=== Entries shown ===

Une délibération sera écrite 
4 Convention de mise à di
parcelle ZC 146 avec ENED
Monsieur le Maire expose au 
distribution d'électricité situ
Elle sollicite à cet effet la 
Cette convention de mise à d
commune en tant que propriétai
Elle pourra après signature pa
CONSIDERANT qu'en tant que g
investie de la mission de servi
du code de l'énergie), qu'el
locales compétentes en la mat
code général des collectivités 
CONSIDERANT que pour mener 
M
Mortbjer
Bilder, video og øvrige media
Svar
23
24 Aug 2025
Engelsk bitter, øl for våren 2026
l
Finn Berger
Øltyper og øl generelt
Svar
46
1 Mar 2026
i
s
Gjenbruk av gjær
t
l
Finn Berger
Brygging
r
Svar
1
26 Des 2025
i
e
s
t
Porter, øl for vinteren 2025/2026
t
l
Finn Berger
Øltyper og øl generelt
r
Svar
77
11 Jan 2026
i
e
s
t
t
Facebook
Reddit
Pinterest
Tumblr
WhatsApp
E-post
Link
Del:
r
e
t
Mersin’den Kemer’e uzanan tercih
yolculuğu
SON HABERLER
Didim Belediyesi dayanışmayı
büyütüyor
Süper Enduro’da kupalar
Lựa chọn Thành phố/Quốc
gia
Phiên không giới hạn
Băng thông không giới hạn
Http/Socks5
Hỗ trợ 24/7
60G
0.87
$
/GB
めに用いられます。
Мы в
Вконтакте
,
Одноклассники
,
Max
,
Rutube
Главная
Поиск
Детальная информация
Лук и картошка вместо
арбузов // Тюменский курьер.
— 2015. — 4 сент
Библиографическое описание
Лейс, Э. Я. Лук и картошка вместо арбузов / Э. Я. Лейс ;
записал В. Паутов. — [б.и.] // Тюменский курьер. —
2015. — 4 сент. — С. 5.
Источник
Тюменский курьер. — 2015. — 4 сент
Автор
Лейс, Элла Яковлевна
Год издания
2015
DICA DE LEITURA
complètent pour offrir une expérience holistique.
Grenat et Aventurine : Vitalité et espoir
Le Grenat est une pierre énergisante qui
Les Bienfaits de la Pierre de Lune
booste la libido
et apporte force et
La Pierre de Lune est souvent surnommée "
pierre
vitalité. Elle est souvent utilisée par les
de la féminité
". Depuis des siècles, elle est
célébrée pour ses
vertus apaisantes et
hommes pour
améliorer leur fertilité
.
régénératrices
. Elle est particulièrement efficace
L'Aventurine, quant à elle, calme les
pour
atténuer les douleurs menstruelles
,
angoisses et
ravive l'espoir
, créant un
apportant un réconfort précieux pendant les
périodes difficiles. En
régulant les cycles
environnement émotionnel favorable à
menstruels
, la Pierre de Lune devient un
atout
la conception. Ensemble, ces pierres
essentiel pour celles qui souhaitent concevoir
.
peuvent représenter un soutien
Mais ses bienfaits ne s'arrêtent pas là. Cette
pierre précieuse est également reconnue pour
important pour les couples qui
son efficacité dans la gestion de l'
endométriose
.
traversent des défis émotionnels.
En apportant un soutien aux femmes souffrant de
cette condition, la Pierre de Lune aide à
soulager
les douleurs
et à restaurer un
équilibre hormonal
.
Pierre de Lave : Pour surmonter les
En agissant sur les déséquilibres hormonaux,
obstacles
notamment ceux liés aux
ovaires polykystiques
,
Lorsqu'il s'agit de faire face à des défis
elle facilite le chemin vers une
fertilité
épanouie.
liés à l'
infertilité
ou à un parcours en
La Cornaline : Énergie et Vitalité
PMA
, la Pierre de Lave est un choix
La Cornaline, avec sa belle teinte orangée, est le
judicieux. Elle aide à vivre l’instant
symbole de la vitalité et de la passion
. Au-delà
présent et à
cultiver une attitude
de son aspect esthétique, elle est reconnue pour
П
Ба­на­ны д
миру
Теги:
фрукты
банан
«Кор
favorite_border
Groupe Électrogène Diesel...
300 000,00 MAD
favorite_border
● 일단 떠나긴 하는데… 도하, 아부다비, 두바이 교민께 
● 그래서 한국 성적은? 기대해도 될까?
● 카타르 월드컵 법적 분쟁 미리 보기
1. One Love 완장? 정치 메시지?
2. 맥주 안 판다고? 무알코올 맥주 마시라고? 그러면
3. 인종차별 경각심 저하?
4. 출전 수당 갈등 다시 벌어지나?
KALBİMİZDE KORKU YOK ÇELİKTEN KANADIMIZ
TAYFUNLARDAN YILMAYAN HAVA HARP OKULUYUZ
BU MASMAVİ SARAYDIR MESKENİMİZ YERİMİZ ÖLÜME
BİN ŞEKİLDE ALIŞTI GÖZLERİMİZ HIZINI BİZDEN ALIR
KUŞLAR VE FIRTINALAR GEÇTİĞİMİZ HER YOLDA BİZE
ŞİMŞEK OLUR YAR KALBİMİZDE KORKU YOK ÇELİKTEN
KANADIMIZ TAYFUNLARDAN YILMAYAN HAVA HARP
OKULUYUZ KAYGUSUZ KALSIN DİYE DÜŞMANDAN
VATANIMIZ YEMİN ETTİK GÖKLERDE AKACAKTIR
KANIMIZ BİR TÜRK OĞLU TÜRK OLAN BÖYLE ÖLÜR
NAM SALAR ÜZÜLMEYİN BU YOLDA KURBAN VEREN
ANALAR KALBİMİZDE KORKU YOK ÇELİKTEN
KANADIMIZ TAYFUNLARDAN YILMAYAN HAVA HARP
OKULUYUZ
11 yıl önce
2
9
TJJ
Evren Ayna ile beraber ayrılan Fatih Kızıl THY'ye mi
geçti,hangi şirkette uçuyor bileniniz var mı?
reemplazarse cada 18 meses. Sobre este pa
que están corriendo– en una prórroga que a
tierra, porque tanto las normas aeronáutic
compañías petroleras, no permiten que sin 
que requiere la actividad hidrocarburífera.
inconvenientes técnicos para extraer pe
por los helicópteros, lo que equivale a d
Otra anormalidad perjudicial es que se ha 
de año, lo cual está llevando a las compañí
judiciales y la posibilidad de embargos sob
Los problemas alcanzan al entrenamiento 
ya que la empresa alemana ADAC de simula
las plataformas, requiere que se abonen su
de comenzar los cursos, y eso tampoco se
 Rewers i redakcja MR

===

> [Exercise]: Within the material above, show every line that includes "вместо".

> [Response area]:
Лук и картошка вместо
Лейс, Э. Я. Лук и картошка вместо арбузов / Э. Я. Лейс ;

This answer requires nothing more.